Information shown START

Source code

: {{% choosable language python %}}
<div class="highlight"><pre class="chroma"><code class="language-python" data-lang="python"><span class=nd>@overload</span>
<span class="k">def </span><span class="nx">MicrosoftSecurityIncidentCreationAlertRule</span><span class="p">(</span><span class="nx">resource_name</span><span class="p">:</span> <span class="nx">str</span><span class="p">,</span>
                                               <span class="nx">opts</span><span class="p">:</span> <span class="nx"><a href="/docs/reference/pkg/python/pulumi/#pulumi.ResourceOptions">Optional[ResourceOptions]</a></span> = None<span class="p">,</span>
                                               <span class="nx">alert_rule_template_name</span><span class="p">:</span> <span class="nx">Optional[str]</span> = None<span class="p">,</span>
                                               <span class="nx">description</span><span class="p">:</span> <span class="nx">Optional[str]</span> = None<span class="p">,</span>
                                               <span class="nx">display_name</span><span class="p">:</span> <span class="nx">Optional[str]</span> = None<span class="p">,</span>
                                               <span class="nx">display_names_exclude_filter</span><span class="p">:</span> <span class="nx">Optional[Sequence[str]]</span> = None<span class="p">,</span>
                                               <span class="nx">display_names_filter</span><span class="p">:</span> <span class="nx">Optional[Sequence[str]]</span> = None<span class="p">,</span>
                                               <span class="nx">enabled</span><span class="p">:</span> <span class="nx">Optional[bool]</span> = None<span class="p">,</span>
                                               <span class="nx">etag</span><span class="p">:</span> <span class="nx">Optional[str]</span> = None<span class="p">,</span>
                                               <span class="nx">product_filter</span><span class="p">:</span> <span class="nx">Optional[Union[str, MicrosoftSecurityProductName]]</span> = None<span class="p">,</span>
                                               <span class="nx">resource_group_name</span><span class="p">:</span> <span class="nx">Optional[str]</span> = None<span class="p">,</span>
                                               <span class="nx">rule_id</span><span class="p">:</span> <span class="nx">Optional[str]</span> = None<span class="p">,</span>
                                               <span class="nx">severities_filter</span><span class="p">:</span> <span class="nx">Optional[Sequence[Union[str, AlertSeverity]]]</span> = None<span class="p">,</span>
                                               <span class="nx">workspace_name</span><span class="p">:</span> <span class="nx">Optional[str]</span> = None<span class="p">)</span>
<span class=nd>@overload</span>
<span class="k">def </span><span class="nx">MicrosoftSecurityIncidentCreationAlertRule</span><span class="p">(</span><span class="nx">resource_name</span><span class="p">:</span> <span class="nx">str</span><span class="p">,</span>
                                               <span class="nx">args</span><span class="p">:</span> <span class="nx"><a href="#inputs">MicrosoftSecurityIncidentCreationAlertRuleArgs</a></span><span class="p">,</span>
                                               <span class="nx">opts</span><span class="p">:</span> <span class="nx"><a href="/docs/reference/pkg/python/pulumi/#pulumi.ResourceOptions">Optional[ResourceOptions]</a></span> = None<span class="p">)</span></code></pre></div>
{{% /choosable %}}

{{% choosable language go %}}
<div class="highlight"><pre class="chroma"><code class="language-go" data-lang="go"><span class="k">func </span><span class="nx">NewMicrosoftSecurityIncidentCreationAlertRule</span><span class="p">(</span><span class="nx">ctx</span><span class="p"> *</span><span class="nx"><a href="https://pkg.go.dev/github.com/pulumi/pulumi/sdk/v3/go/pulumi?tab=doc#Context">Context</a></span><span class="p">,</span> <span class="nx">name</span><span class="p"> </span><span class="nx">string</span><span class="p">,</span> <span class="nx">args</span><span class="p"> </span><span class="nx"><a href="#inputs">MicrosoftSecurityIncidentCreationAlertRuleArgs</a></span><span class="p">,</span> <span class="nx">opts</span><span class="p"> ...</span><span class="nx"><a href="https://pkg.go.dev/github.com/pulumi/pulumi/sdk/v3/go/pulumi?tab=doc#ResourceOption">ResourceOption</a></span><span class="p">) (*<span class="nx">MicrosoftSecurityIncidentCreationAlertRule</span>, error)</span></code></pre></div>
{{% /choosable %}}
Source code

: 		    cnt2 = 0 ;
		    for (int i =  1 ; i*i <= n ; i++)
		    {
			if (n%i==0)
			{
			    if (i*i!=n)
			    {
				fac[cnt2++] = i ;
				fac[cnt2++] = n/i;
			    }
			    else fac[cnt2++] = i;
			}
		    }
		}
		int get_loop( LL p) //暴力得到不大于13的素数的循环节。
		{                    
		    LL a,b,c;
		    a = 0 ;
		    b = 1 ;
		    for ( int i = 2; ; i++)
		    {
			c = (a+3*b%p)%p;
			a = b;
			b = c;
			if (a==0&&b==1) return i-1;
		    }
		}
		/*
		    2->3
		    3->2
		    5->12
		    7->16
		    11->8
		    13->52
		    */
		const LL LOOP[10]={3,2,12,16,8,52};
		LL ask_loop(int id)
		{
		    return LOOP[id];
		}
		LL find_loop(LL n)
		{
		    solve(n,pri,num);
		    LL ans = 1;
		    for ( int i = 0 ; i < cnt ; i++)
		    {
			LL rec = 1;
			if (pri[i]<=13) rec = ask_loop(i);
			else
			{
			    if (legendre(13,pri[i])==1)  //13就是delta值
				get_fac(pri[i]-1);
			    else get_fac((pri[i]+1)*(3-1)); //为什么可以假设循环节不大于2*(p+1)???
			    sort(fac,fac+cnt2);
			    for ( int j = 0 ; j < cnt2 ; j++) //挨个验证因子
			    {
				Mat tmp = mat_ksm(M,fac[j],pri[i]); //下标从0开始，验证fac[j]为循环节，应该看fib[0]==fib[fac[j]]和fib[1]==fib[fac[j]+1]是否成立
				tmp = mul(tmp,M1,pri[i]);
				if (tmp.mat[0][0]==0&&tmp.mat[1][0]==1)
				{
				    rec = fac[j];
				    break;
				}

Information shown END

* [Work task] Only the lines from the one containing "if (pri[i]<=13) rec = ask_loop(i);" through the last line of the entries above should be copied, exactly as written.

* [Solution to this task]
			if (pri[i]<=13) rec = ask_loop(i);
			else
			{
			    if (legendre(13,pri[i])==1)  //13就是delta值
				get_fac(pri[i]-1);
			    else get_fac((pri[i]+1)*(3-1)); //为什么可以假设循环节不大于2*(p+1)???
			    sort(fac,fac+cnt2);
			    for ( int j = 0 ; j < cnt2 ; j++) //挨个验证因子
			    {
				Mat tmp = mat_ksm(M,fac[j],pri[i]); //下标从0开始，验证fac[j]为循环节，应该看fib[0]==fib[fac[j]]和fib[1]==fib[fac[j]+1]是否成立
				tmp = mul(tmp,M1,pri[i]);
				if (tmp.mat[0][0]==0&&tmp.mat[1][0]==1)
				{
				    rec = fac[j];
				    break;
				}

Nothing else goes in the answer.